The downgrade in Bautista’s performance, from 50 dingers to 40 eaten hard-boiled eggs, is an admittedly unfortunate reduction of his accomplishment but necessary if we want to use the 50 hard-boiled eggs that Newman ate as a representation of Roger Maris’ 61 homeruns in a similar, real-world-but-not-really-it’s-only-baseball context, which I’m sure we would all agree we absolutely do. Furthermore, despite the various lapses in logic inherent in this metaphor (incongruities of time, distinction between fictional and authentic achievements, using 61 as a benchmark for purely subjective reasons, misapplying the Luke-as-martyr myth of a 40-year-old film to the number of moonshots a certain Toronto Blue Jay hit over the summer), Bautista hadn’t ever eaten more than 10 hard-boiled eggs in an hour, or hit more than 16 jacks in a season, before this prodigious outburst of hardboiled eaten-egg homeruns.

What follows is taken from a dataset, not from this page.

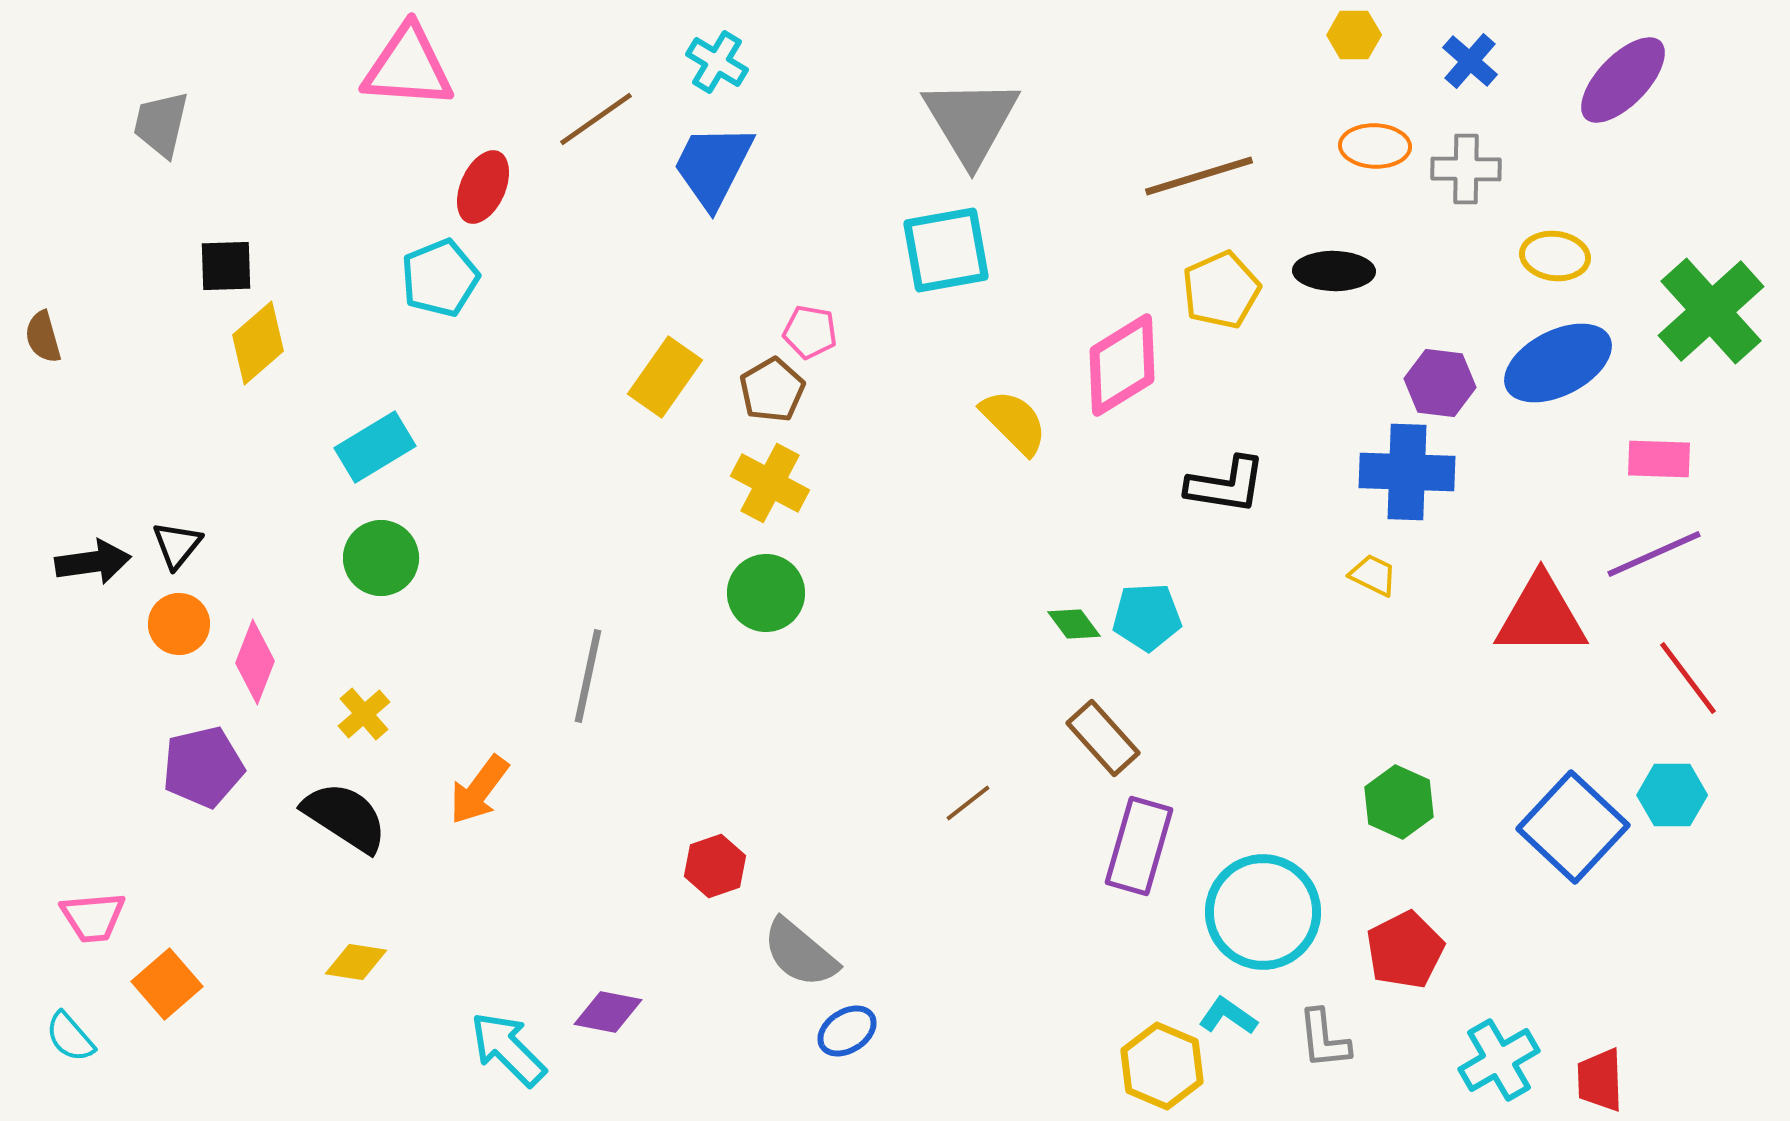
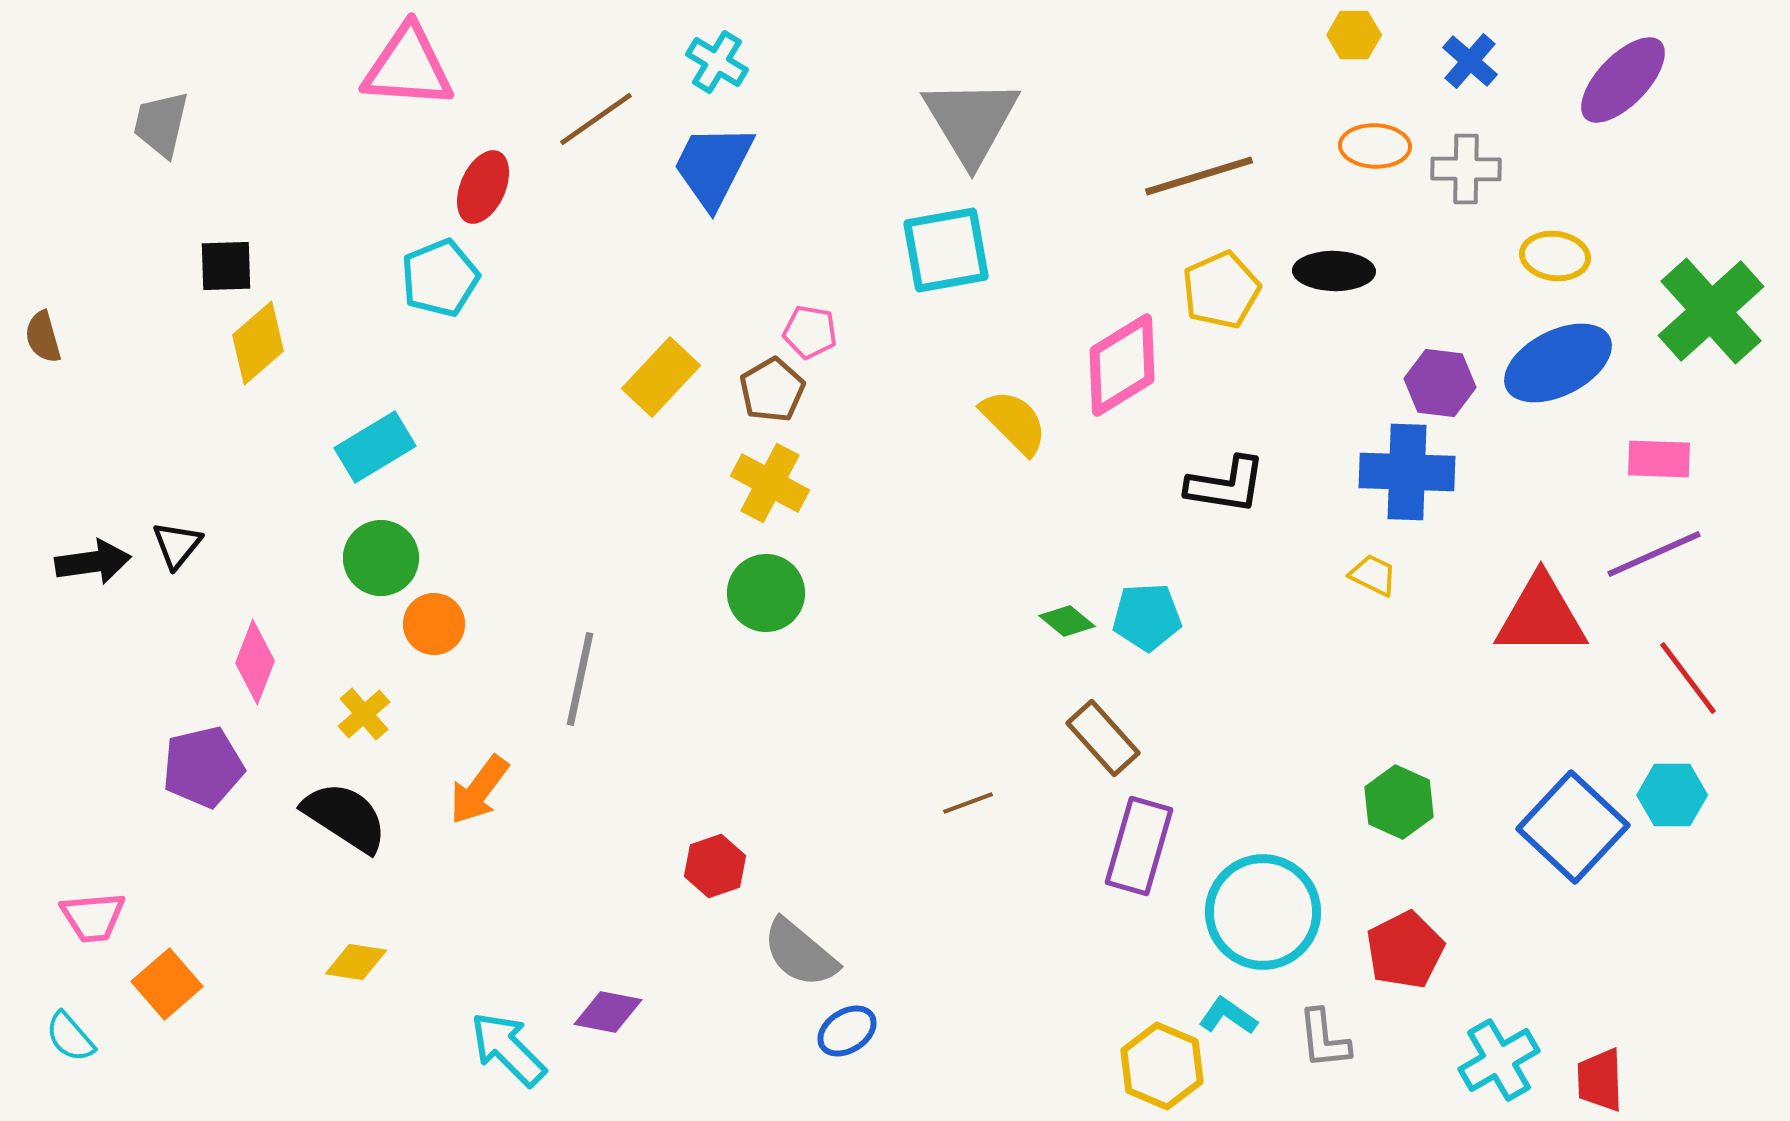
yellow rectangle at (665, 377): moved 4 px left; rotated 8 degrees clockwise
orange circle at (179, 624): moved 255 px right
green diamond at (1074, 624): moved 7 px left, 3 px up; rotated 14 degrees counterclockwise
gray line at (588, 676): moved 8 px left, 3 px down
brown line at (968, 803): rotated 18 degrees clockwise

Bautista’s success, like Newman’s, was an incredible triumph of endurance, physical capability and particularly fortune, for just as Paul Newman back-pocketed whatever misgivings he might have had of actually rupturing his belly (it was a movie), so too did Jose Bautista brush aside his fear of cholesterol (changeups) because they were just feeding him fastballs, all year. I mean, wouldn’t you? Dude had 59 homers coming in… total. Over 500 games. Seriously.

Next up: my dissertation on Ichiro Suzuki’s streak of 10 consecutive 200-hit seasons and its resemblance to both the Peloponnesian War and a ham sandwich.

[Post-season post-addendum: Bautista ended up with a Mantlean 54 poppers, which works out to 48 eaten hard-boiled eggs (or 47.8, technically, but you’d have to think that Jose would’ve just metaphorically chomped through that last bite of metaphorical egg), bringing me back to my original estimation of 50 homers = 41 - not 40 - hard-boiled eaten egg homeruns. This is one of the downsides to employing a calculator filthy with rabies: bad, gamy conclusions.]